The PAT is stored as a Kubernetes Secret referenced by spec.scmSecretRef on the Project CR:

apiVersion: v1
kind: Secret
metadata:
  name: tatara-scm
  namespace: tatara
stringData:
  token: "<bot-pat>"

The key within the Secret is exactly token (validated alongside webhookSecret at Project reconcile; a missing/empty key holds the Project not-ready with SecretMissingKeys). This Secret is managed as a SOPS-encrypted raw manifest, not via the Helm chart - the chart only templates the reference to the Secret name.

Two consumers read the token key:

  • Operator (server-side): reads token via the Kubernetes API for its own SCM write-backs (comments, labels, approvals, PR opens) and read scans.
  • Wrapper pods: the operator injects it as the GIT_TOKEN env var via a SecretKeyRef from the same token key, so the agent's git/SCM operations run as the bot. The token is never baked into the pod spec or image.

Bot as commit author

Agent pods commit using the bot identity. Set spec.scm.botEmail to the bot's commit email:

spec:
  scm:
    botLogin: my-org-bot
    botEmail: "my-org-bot@users.noreply.github.com"
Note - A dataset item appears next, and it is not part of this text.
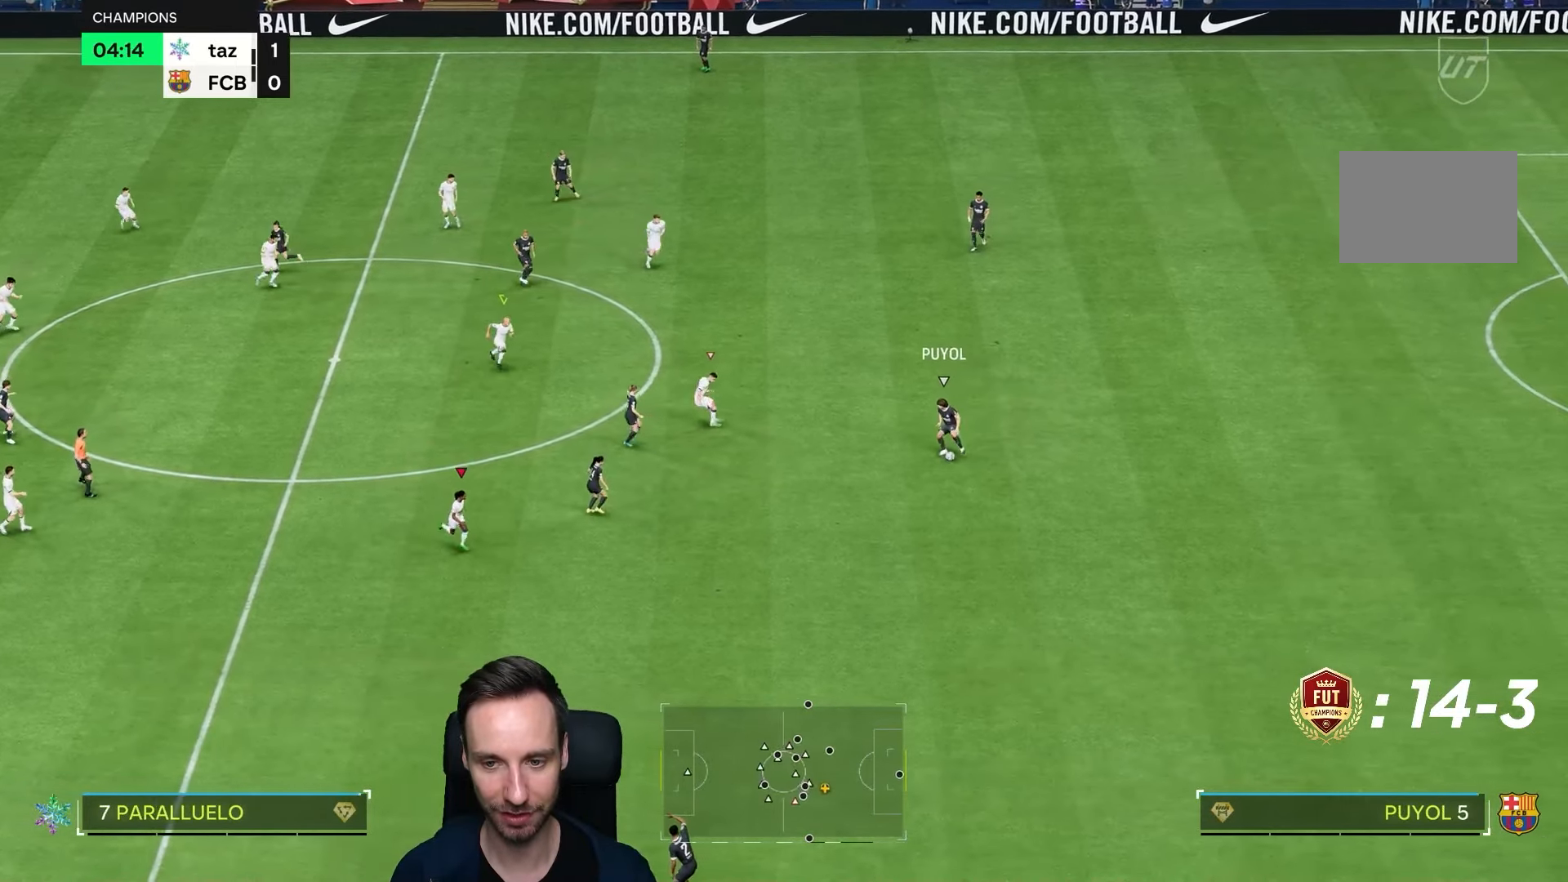
{"dt_ms": 500, "buttons": ["R2"], "left_stick": "down-right", "right_stick": "center", "events": []}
GitHub and GitLab have dedicated noreply commit email formats for bot accounts. Using these keeps the human developer's commit identity off autonomous changes.

Bot exclusion from approval gates

spec.scm.maintainerLogins must NOT include botLogin. The self-approve guard does not depend on that convention: the approval-comment scan skips any comment authored by botLogin before the approver-membership check runs (if c.Author == "" || c.Author == botLogin { continue } in the lifecycle controller), so a bot-authored comment can never release the self-approve hold or count as an approval - even if botLogin were mistakenly listed in maintainerLogins.

This is enforced in code, not through configuration. See Approval Gates for how the self-approve hold and the human-comment release fit into the full merge-gate flow.

One OIDC identity for all agent pods

All agent pods authenticate to tatara-memory and the operator REST API using the same OIDC client credentials (the tatara-claude-code-wrapper Keycloak client). The sub claim is the service account UUID and is identical across all pods.

Per-task authorization relies on task context embedded in the pod env (TATARA_TASK, TATARA_PROJECT) and the operator REST API validating that the submitted task scope matches the request. It does not rely on OIDC identity differentiation.

See Identity & OIDC for the full token flow.